Collected data entries:
+ + + +

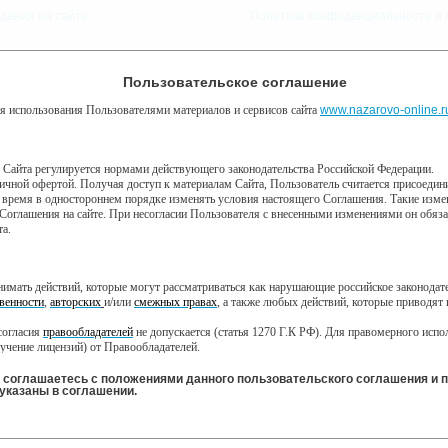
дения на сайте
Политика конфиденциальности и 
9 августа, воскресенье, 5:58
Предупреждение о сборе статистики
Пользовательское соглашение
Погода:
0°C, ночью 0°C
я использования Пользователями материалов и сервисов сайта
алитики Яндекс Метрика, предоставляемый компанией ООО «ЯНДЕКС», 119021, Р
www.nazarovo-online.r
КУП
ВОЙТИ
Забыли пароль?
технологию “cookie” — небольшие текстовые файлы, размещаемые на компью
в Сайта регулируется нормами действующего законодательства Российской Федерации.
личной офертой. Получая доступ к материалам Сайта, Пользователь считается присоед
мация не может идентифицировать вас, однако может помочь нам улучшить 
 время в одностороннем порядке изменять условия настоящего Соглашения. Такие измен
собранная при помощи cookie, будет передаваться Яндексу и может храниться
Я
ВЕБКАМЕРЫ
ЕЩЁ »
рмацию в интересах владельца сайта, в частности, для оценки использования
Соглашения на сайте. При несогласии Пользователя с внесенными изменениями он обязан 
тывает эту информацию в порядке, установленном в Условиях использования 
та.
ния cookies, выбрав соответствующие настройки в браузере. Также вы может
eral/opt-out.html Однако это может повлиять на работу некоторых функций сайта
инимать действий, которые могут рассматриваться как нарушающие российское законода
 соглашаетесь на обработку данных о вас в порядке и целях, указанных в
венности
,
авторских
и/или
смежных правах
, а также любых действий, которые приводят
СР
ПТ
СБ
ВС
ЧТ
согласия
правообладателей
не допускается (статья 1270 Г.К РФ). Для правомерного исп
9 июня
21 июня
22 июня
23 июня
20 июня
учение лицензий) от Правообладателей.
ключая охраняемые авторские произведения, активная ссылка на Сайт обязательна (подпу
теля на Сайте не должны вступать в противоречие с требованиями законодательства Ро
ы соглашаетесь с положениями данного пользовательского соглашения и 
указаны в соглашении.
Все
Сериалы
Фильмы
Мультфильмы
Новости
Местное
о Администрация Сайта не несет ответственности за посещение и использование им внеш
министрация Сайта не несет ответственности и не имеет прямых или косвенных обязател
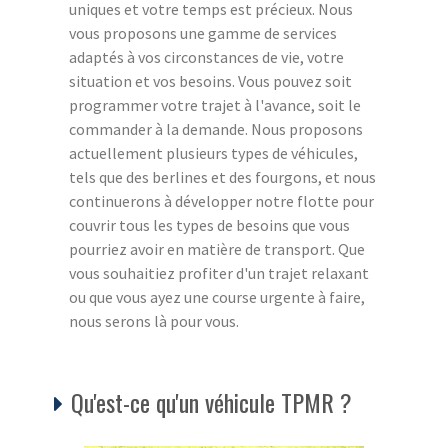
uniques et votre temps est précieux. Nous
vous proposons une gamme de services
adaptés à vos circonstances de vie, votre
situation et vos besoins. Vous pouvez soit
programmer votre trajet à l'avance, soit le
commander à la demande. Nous proposons
actuellement plusieurs types de véhicules,
tels que des berlines et des fourgons, et nous
continuerons à développer notre flotte pour
couvrir tous les types de besoins que vous
pourriez avoir en matière de transport. Que
vous souhaitiez profiter d'un trajet relaxant
ou que vous ayez une course urgente à faire,
nous serons là pour vous.
Qu'est-ce qu'un véhicule TPMR ?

+ + + +

Starting at the line that contains "actuellement plusieurs types", retype every line through the end of the records exactly, and nothing else.

actuellement plusieurs types de véhicules,
tels que des berlines et des fourgons, et nous
continuerons à développer notre flotte pour
couvrir tous les types de besoins que vous
pourriez avoir en matière de transport. Que
vous souhaitiez profiter d'un trajet relaxant
ou que vous ayez une course urgente à faire,
nous serons là pour vous.
Qu'est-ce qu'un véhicule TPMR ?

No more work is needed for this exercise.